July 30, 2010
I am the Senior Vice President with responsibility for Investment, IRA and Trust Services at TCU. Our team serves almost 20,000 households with assets over $450 million in investment, IRA, trust and health savings accounts.
With my fifteen years of experience in the financial services industry and as a current member of the CUNA Brokerage Services new products committee that approves products for hundreds of credit unions across the country, and as a former legislative aide who handled banking, finance, trade and insurance issues on Capitol Hill, I believe a level playing field for all "financial professionals" is in our countrys best interest.
All of TCUs 14 financial advisors are Indiana life-and health-licensed and securities-licensed and seven of them, including me, have our CFP designations.

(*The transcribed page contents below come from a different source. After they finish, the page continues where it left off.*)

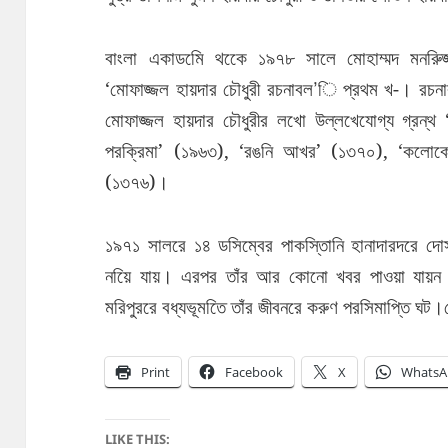
বাংলা একাডমেি থকেে ১৯৭৮ সালে মোহাম্মদ মনরিুজ
‘মোফাজ্জল হায়দার চৌধুরী রচনাবল’ি প্রথম খ-। রচন
মোফাজ্জল হায়দার চৌধুরীর লখো উল্লখেযোগ্য গ্রন্থ 
পরক্রিমা’ (১৯৬৩), ‘রঙনি আখর’ (১৩৭০), ‘কলোকোয়া
(১৩৭৬)।
১৯৭১ সালরে ১৪ ডসিম্বের পাকস্তিানি হানাদারদরে দ
নয়িে যায়। এরপর তাঁর আর কোনো খবর পাওয়া যায়
মরিপুররে বধ্যভূমতিে তাঁর জীবনরে করুণ পরসিমাপ্তি ঘ
Print
Facebook
X
WhatsA
LIKE THIS:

In the interest of all investors, those who consider themselves financial professionals—not just those who hold securities licenses—should be held to a standard that is clear and uniform. A life insurance agent, who is not securities licensed, should continue to promote non-securities products, but they should be held to the common standard as well. As long as the standard is clear, uniform and enforceable, the suitable or fiduciary definition is less important.

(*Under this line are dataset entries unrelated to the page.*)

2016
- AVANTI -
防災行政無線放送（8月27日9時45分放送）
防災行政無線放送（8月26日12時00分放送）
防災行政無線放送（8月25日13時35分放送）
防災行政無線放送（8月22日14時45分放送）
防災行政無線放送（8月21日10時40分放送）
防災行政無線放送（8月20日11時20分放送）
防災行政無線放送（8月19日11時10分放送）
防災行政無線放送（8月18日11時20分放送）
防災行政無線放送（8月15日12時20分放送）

Also, I know the NAIC has taken steps to standardize the annuity suitablity rules, but many of the annuity products that are approved by the 50 different states may not be in the best interest of policyholders. I believe a common standard for all states would be of benefit to all Americans. States should not approve any annuity products that have a surrender charge time period over ten years and/or a surrender charge penalty over ten percent, and/or a commission over 10 percent over the length of the surrender charge period.